Java REST API example?

I am checking the examples at:
https://stardog.docs.apiary.io/#reference/core-api/executing-a-query/get

And I am wondering if there is a real example I can follow to call the API from Java (the Java example in the API documentation seems limited). I cannot find any in Github.

Specifically I am interested in how to translate the following to the REST API:
1- Set the reasoning in a query. In Java is done by query.reasoning(....);
2- Parametrize the query. In Java is done by query.parameter(.....);
3- Navigate over the results of a query. In Java is done by while (qResult.hasNext()) { ....

Thanks

  1. To enable reasoning you simply need to pass reasoning=true as a query parameter.

  2. You can include parameters on the query string e.g.,

/myDb/query?query=select * {?s ?p $foo}&reasoning=true&$foo='bar'
  1. The server can return results in a few different formats (SPARQL XML, SPARQL JSON, CSV, TSV), so it’s just a matter of parsing through that client-side

Thanks Stephen. But do you know if there is a real example out there I can have a look to? Especially to know how one or more of these formats are treated.

The problem with (2) as I understand you suggest is that it claims for an injection, whereas the original parameter() is, in theory, safe.

Sure, you can take a look at the W3C spec documents for the JSON, XML, and CSV/TSV SPARQL results standards.

As for the injection concerns, would the same concerns exist if you were to do a POST request with SSL over HTTPS with the query string parameters in the POST body?

Thanks Stephen.

Yes, the injection concerns remain. It doesn’t matter if the parameters are sent “securely”, the injection comes from user input, not from a man in the middle (which, by the way, could happened with POST+HTTPS too). It is a matter of input sanitation I think.

We do not perform string concatenation with parameterized queries, so if a user provides invalid values for the parameters the query will simply fail, it won’t run something arbitrary.

Mmm… But as I understood, this way you suggested allows things like this:

/myDb/query?query=select * {?a ex:b $foo}&reasoning=true&$foo=’?c . ?s ?p ?o .’

Or how is the $foo parameter supposed to be filled in?

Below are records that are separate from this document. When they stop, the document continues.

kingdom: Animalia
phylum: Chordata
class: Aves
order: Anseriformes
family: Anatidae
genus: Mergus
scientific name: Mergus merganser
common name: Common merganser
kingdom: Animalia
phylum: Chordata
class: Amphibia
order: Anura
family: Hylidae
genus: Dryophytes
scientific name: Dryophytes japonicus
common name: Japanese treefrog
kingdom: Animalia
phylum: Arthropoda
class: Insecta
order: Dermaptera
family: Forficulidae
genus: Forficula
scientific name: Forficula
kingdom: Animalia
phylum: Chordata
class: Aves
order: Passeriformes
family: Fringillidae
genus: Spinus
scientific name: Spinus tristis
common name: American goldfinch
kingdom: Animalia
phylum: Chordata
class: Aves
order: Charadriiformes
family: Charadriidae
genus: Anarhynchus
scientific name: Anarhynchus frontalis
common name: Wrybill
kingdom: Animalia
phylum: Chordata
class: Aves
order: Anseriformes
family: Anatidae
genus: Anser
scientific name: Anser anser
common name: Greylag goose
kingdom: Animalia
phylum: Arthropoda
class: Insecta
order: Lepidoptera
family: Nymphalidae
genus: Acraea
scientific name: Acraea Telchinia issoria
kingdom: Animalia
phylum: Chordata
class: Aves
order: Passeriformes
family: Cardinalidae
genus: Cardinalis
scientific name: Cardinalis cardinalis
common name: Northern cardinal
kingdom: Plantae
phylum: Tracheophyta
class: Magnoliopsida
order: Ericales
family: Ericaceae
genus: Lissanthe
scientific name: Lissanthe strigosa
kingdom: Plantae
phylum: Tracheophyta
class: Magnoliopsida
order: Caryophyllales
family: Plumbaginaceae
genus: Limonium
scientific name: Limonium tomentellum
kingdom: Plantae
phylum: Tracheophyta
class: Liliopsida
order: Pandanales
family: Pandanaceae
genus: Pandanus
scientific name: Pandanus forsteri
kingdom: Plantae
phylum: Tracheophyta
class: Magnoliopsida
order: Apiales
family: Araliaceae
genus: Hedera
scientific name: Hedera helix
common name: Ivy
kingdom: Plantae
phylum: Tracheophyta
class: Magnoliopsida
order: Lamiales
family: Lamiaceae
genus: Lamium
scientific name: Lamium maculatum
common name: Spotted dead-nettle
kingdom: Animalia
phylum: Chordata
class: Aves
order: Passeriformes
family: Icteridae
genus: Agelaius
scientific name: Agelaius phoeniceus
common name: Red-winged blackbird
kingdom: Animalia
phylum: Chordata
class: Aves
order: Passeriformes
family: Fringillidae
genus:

If there is no similar thing to “aQuery.parameter(…)” then it can be a victim of injection.

This would execute the query select * {?a ex:b "?c. ?s ?p ?o"}, which would return no results, unless that literal happened to be in the database.

No string concatenation means that the query is safeguarded such that what is being substituted for the parameters is always an IRI or a Literal, so it cannot alter the query.

Ah OK - I think I get it now. What you mean is that a similar “restriction/sanitation” applied by parameter() is done where the URL parameters are treated. So $foo can only be substituted by either an IRI or a literal. Thanks.

Sorry - One more question.

How the API distinguises if "foo" is a literal or an IRI? I ask this because I have Literals that goes like "http://www.." (f.ex. for the Website reference of an element) and if I place this in $foo it might be treated as an IRI instead.

A literal would be "http://example.com" and a IRI would be <http://example.com>

I know, but Stephen said that the substitution is not made directly from user input. So there should a process that distinguishes Literals and IRIs. Otherwise I could set foo as “<http://....> . ?s ?p ?o .

We distinguish IRIs from Literals the same way they are distinguished in Turtle syntax. What you have here would not be parsed as a valid IRI, and therefore it would be a literal.

This topic was automatically closed 14 days after the last reply. New replies are no longer allowed.